* _Passage shown_:
↓↓↓

Joan Forrest, senior lecturer in health education at Strathclyde University, would have preferred less emphasis on the individual and more on building health-promoting institutions. "There might have been more practical ways to helping people deal with stress, such as reassessing the way they approach their workload, the way in which they manage staff and how to approach issues that potentially could cause stress."
Maureen Caw of Coatbridge College was also looking for tips on juggling her workload. "It was interesting, but we found it a bit impractical. Things such as meditation and diet and exercise - we know about them, but it is difficult trying to cram them into a busy day."
Gerry Doyle of Glasgow Caledonian University was the only delegate from his institution, which he ascribes to pressure on staff. "It is difficult for people to take the time off for things like this. What she's saying takes a bit of planning and that is the difficult one, to take time to do that."
But he already rises early to do yoga, and is now contemplating further changes.

↑↑↑

* _Direction A_: Count the lines in the rows below that contain the string "size", with case counting, and give only that number.

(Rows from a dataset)

↓↓↓

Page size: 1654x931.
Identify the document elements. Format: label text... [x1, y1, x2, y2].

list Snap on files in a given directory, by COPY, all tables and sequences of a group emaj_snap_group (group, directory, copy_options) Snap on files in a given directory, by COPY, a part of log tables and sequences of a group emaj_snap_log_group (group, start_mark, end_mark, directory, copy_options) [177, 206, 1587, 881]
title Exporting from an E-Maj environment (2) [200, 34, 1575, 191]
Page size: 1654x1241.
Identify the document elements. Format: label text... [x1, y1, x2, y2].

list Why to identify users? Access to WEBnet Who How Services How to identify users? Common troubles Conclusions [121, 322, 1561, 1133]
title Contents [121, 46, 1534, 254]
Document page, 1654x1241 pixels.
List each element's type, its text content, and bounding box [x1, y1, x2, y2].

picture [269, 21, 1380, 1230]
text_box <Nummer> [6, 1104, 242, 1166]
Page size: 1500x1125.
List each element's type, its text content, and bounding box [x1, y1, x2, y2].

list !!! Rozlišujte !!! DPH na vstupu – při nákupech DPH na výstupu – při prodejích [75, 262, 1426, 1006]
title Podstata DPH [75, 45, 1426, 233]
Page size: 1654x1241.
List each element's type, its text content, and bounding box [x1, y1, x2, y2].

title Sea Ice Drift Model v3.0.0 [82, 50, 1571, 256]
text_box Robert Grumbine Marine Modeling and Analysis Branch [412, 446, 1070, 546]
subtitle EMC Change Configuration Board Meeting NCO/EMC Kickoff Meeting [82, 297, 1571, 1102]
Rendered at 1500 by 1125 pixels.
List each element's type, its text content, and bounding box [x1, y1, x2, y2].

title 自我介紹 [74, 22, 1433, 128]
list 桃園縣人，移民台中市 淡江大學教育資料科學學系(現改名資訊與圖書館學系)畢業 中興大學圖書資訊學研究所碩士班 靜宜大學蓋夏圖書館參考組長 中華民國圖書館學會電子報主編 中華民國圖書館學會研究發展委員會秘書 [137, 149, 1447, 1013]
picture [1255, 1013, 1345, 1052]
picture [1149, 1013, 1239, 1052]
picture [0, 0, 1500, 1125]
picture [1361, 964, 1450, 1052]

↑↑↑

* _Direction B_: In the passage about the stress talk, what does Gerry Doyle already get up early to do?

* _Written reply A_: 4

* _Written reply B_: Yoga.